**TEXTAUSZUG**
Das Ding war von Anfang an zum Rohrkrepierer verdammt: Als die einstige Punk-Ikone John Lydon 1997 seine erste (und einzige) Soloplatte Psycho‘s Path vorlegt, hat die Welt ihn praktisch vergessen. Da können auch Moby oder die Chemical Brothers nichts ändern.

von Björn Springorum

Hier könnt ihr euch „Psycho‘s Path“ anhören:

 

1997 ist nicht mehr viel von Punk übrig. Was als Aufruhr und Waffenruf gegen das Establishment, die Politik und Monarchie begann, ist rund 20 Jahre später zur millionenschweren Industrie geworden – wenn es denn jemals mehr war als das. Green Day oder The Offspring haben Punk endgültig zur Stadionmusik gemacht, die einstigen Aufstachler und Revoluzzer aus den Siebzigern sind entweder tot, brav oder in der Versenkung verschwunden.

Krasser als die Sex Pistols

Die Figur des Johnny Rotten auch. Dessen Erfinder, Sex-Pistols-Sänger John Lydon, ist musikalisch immer schon offener als der Rest seiner Kollegen. Wo sich andere mit drei Akkorden und vier Dosenbier zufriedengeben, ist Lydon begeistert von Bands wie Van der Graaf Generator, Can oder Magma. Nur konsequent, dass Lydon nach dem unrühmlichen Ende der Sex Pistols 1978 viel vorhat. Er gründet Public Image Ltd, eine kompromisslose Anti-Rock-Band, die subversiver, anarchischer und krasser war als es doch letztlich doch relativ handzahmen Sex Pistols jemals waren.

Er arbeitet mit Afrika Bambaataa, versucht sich als Schauspieler, verprasst seine Tantiemen. In den frühen Neunzigern kommt er an eine Wasserscheide in seinem Leben. Seine erste Autobiografie

No Irish, No Blacks, No Dogs erscheint 1993 und beschließt ganz offiziell eine Ära, die ersten 20 Jahre seines Schaffens. „Ich habe keine Zeit für Lügen oder Märchen, und ihr auch nicht. Habt Spaß daran oder sterbt“, so macht er damals Lust auf die Lektüre.

**DATENAUSZUG**
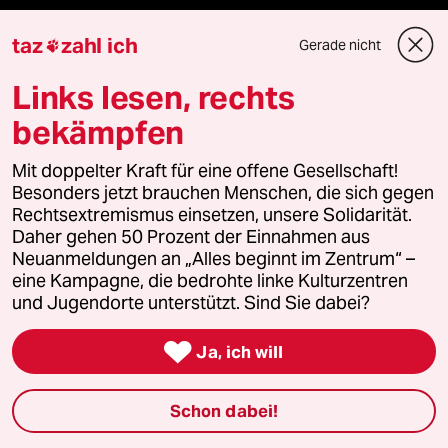
Anzeigen
taz
zahl ich
Gerade nicht

Links lesen, rechts
bekämpfen
Fragen & Hilfe
Mit doppelter Kraft für eine offene Gesellschaft!
Besonders jetzt brauchen Menschen, die sich gegen
Feedback
Rechtsextremismus einsetzen, unsere Solidarität.
Daher gehen 50 Prozent der Einnahmen aus
Aboservice
Neuanmeldungen an „Alles beginnt im Zentrum“ –
eine Kampagne, die bedrohte linke Kulturzentren
ePaper Login
und Jugendorte unterstützt. Sind Sie dabei?
Downloads für Abonnierende

Ja, ich will
Schon dabei!
© 2026 taz Verlags und Vertriebs GmbH
Alle Rechte vorbehalten. Bei rechtlichen Fragen oder für Genehmigungen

**AUFGABENSTELLUNG**
- a) Welchen Titel trägt John Lydons erste Autobiografie laut dem Text über John Lydon?
- b) Setzen Sie den Text über John Lydon im Anschluss an seinen letzten Satz fort.

**LÖSUNGEN**
- a) No Irish, No Blacks, No Dogs

- b)
Gesungen durch Klopapier

Viel wichtiger ist aber: Der Weg ist endlich frei für sein Soloalbum Psycho‘s Path. Mit dem will er es allen zeigen. Er verzichtet bewusst auf eine Band, schreibt alle Songs selbst und spielt das Album komplett im Alleingang ein – eine krude, aber bisweilen faszinierende Mischung aus Rock, Dance und Avantgarde. Verstehen muss man das nicht, aber: Die Nummer Sun singt er durch eine Rolle Klopapier ein. Ein ausgestreckter Mittelfinger in Richtung glattgebügelte Produktionen? Oder eine versteckte Botschaft, was er von all dem hält, was er hier gerade fabriziert? Man weiß es nicht.

Auf dem Album befindet sich mit Open Up auch ein Song von Leftfield, auf dem Lydon als Sänger in Erscheinung tritt. Die Nummer ist in den USA und Großbritannien ein großer Hit, die Kritik preist den Sex-Pistols-Sänger für seine Performance. Lydon und sein Label müssen recht wenig Hoffnung in seine erste Soloplatte gesteckt haben, wenn sie eine vier Jahre alte Nummer draufpacken, um wenigstens einen Hit im Angebot zu haben.

Das Album wird zum Desaster

In der Tat wird Psycho‘s Path zum Desaster an gleich mehreren Levels: Trotz mehrerer Remixe von den Chemical Brothers oder Moby, die dem Album ein wenig Auftrieb verleihen sollen, rühren Virgin Records keinen Finger in Sachen Promotion. Das Album bleibt weitgehend unbemerkt, eine Tournee dazu wird sogar nach einigen Dates von einem schäumenden John Lydon abgebrochen: Kaum jemand tauchte bei den Shows auf.

Die Frustration über diesen Rohrkrepierer ist so groß, dass ein zweites, vollständig aufgenommenes Soloalbum gar nicht erst erscheint. Der erhoffte Befreiungsschlag, die Rekognition als ernstzunehmender Songwriter, Sänger und Multiinstrumentalist bleibt aus. Lydon, auf ewig der trockene Zyniker, macht seinen Frieden damit und tritt 2008 in einem Werbespot für Country-Life-Butter auf. Es gibt mehr Honorar dafür als für seine Soloplatte. Punk, so kann man dann so langsam wirklich sagen, is dead.